**SOURCE DATA:**
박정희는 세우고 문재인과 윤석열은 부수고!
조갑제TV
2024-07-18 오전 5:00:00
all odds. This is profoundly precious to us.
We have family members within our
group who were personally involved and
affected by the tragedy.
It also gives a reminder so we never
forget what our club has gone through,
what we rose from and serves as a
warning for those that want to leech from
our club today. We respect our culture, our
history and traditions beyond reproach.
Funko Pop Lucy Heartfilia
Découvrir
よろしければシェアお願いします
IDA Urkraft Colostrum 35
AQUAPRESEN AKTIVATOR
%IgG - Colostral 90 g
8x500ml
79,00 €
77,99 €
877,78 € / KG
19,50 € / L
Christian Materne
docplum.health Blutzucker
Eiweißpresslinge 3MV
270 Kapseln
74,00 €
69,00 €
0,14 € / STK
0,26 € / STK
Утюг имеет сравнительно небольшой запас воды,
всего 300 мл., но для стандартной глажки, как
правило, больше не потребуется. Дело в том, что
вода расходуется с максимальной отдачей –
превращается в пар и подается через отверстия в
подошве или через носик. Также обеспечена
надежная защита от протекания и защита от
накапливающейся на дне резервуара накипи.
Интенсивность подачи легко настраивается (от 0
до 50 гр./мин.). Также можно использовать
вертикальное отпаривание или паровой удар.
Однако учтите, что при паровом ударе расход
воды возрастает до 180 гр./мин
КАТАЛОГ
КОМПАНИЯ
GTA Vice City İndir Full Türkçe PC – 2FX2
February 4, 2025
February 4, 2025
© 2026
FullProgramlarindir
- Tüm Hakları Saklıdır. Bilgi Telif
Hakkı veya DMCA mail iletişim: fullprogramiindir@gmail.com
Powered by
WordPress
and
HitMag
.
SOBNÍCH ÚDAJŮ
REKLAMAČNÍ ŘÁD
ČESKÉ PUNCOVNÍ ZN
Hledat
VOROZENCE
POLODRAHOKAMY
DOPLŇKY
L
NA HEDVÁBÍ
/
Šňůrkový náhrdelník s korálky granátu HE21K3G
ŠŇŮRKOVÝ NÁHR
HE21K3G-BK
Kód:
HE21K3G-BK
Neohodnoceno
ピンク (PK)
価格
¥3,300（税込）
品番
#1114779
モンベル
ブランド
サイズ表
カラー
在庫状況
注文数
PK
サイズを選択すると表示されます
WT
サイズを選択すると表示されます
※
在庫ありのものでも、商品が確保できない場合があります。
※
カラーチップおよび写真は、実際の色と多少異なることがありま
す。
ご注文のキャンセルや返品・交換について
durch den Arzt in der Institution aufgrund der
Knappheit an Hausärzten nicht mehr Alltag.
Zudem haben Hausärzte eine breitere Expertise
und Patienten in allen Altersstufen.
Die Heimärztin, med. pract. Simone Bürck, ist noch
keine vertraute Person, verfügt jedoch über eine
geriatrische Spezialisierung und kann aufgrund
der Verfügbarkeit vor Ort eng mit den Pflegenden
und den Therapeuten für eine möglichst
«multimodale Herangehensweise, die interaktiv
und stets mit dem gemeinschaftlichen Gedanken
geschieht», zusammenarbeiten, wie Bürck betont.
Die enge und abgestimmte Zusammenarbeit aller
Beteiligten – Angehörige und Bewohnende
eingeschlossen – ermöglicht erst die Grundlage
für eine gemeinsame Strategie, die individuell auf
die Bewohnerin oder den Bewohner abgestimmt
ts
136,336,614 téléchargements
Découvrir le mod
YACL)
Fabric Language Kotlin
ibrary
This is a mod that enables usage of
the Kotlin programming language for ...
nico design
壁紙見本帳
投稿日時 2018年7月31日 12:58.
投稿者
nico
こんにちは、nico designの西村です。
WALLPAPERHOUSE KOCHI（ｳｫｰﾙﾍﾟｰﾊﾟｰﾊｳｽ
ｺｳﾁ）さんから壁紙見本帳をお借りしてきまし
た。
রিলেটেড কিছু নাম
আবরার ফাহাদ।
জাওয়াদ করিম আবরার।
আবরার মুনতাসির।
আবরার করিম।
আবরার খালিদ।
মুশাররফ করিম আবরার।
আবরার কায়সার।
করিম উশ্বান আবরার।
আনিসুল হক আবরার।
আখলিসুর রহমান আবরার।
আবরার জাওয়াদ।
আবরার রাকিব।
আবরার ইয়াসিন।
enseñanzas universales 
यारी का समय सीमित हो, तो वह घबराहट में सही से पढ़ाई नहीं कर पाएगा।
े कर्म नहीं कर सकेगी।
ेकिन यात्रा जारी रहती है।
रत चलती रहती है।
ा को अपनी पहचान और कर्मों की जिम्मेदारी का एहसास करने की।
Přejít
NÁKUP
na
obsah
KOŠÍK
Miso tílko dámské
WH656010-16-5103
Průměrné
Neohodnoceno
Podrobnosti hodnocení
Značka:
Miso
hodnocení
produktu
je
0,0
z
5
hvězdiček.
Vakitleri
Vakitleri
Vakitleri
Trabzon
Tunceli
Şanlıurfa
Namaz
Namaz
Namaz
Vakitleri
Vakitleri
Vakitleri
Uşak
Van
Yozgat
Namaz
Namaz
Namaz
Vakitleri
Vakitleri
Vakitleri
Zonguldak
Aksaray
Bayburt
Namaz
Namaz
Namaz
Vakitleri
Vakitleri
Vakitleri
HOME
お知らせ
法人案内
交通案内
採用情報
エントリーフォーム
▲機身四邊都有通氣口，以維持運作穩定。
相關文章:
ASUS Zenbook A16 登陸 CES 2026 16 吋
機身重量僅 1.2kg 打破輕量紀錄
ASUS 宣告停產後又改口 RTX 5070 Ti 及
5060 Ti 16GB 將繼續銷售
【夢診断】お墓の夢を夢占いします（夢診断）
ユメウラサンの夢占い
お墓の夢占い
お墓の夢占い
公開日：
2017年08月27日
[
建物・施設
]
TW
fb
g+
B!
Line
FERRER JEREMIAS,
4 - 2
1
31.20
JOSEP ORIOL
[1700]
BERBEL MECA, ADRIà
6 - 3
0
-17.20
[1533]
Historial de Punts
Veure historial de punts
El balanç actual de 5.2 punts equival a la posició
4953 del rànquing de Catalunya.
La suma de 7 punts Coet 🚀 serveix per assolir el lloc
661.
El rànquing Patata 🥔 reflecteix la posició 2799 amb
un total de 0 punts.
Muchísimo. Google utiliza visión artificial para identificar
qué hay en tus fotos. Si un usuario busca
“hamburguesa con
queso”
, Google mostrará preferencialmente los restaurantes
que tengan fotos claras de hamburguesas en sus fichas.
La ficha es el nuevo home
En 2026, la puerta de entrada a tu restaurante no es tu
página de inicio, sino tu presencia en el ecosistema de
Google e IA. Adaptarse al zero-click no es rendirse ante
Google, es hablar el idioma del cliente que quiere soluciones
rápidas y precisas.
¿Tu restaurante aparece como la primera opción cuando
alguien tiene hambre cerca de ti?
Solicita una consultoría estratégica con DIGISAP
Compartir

**EXERCISE PROMPT:** From the records above, return each line that includes "rànquing".

**YOUR SOLUTION:**
4953 del rànquing de Catalunya.
El rànquing Patata 🥔 reflecteix la posició 2799 amb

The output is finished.